## PROBLEMS AND TASKS
a - Transcribe the passage on reopening a tax assessment, starting with "For the aforestated" and going on through "reopen the assessment.".
b - Present every line of text read from the pages in all the records as a numbered list, omitting blank lines. Leave the pictures out of your answer.

## EXTRACTED TEXT
For the aforestated reasons, we see no merit in these civil appeals filed by the Department; hence, dismissed with no order as to costs.”

Furthermore, it is contended by the ld. AR for the assessee that in the reasons recorded, AO has observed that he has assumed the jurisdiction to examine genuineness and creditworthiness of the alleged entities, which cannot be a ground to reopen the assessment.

Last sentence of the reasons recorded apparently goes to prove that AO has reopened assessment u/s 147/148 of the Act to verify the genuineness, identification and creditworthiness of the aforesaid transaction. It is settled principle of law that jurisdiction u/s 147 can only be assumed to enquire into the escapement of income or on the basis of some tangible material. Identical issue has been decided by the coordinate Bench of the Tribunal in case of SBS Realtors in ITA No.7791/Del/2018 order dated 01.04.2018 and held that jurisdiction u/s 147 of the Act cannot be assumed for verification of the cash credit entry by returning following findings :-

“The conclusion of the Assessing Officer at the end of the reasons recorded as noted above is contradictory. In the first two lines, the Assessing Officer has recorded the finding that the sum of Rs.2,35,00,000/- has escaped assessment but in the last two lines, he has recorded that the case is being reopened to verify the genuineness, identification and creditworthiness of the aforesaid transactions. If the case is being reopened for the purpose of verification of the genuineness, how can there by satisfaction of escapement of income. Any satisfaction with regard to escapement of income or otherwise can be recorded only after the verification of genuineness, identification and creditworthiness of the transaction and not earlier. Thus, we are of the opinion that the Assessing Officer has reopened the case under Section 147 for the purpose of verification of genuineness, identification and creditworthiness of the transactions mentioned in the information supplied by the DIT (Investigation) and this is what the Assessing Officer has concluded at the end of the reasons recorded for issue of notice under See/ion 148. Now, the question remains whether an assessment can be reopened under Section 147 for the purpose of verification of genuineness, Identification and creditworthiness of any transaction. In our opinion, the reply is clearly NO.”

## SUPPLIED INFORMATION
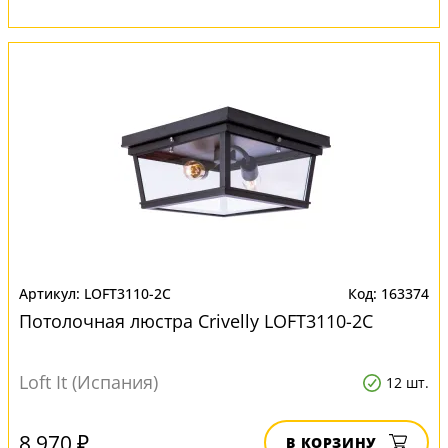
LOFT3110-2C
163374
Потолочная люстра Crivelly LOFT3110-2C
Loft It (Испания)
12 шт.
8 970 ₽
В КОРЗИНУ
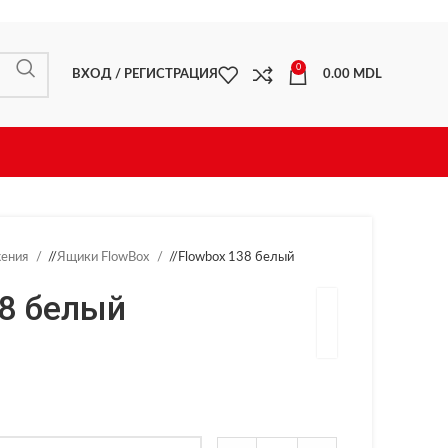
0
ВХОД / РЕГИСТРАЦИЯ
0.00
MDL
жения
/
Ящики FlowBox
/
Flowbox 138 белый
38 белый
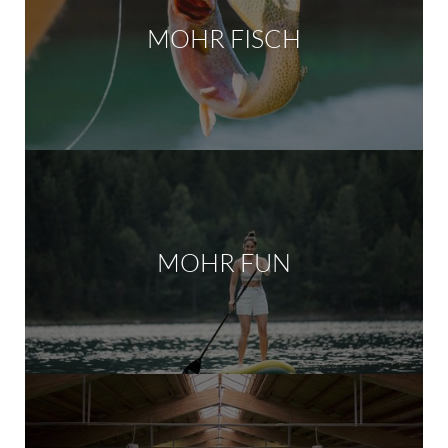
MOHR FISCH
MOHR FUN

## ANSWER SECTION
a -
For the aforestated reasons, we see no merit in these civil appeals filed by the Department; hence, dismissed with no order as to costs.”

Furthermore, it is contended by the ld. AR for the assessee that in the reasons recorded, AO has observed that he has assumed the jurisdiction to examine genuineness and creditworthiness of the alleged entities, which cannot be a ground to reopen the assessment.

b -
1. LOFT3110-2C
2. 163374
3. Потолочная люстра Crivelly LOFT3110-2C
4. Loft It (Испания)
5. 12 шт.
6. 8 970 ₽
7. В КОРЗИНУ
8. 0
9. ВХОД / РЕГИСТРАЦИЯ
10. 0.00
11. MDL
12. жения
13. /
14. Ящики FlowBox
15. /
16. Flowbox 138 белый
17. 38 белый
18. MOHR FISCH
19. MOHR FUN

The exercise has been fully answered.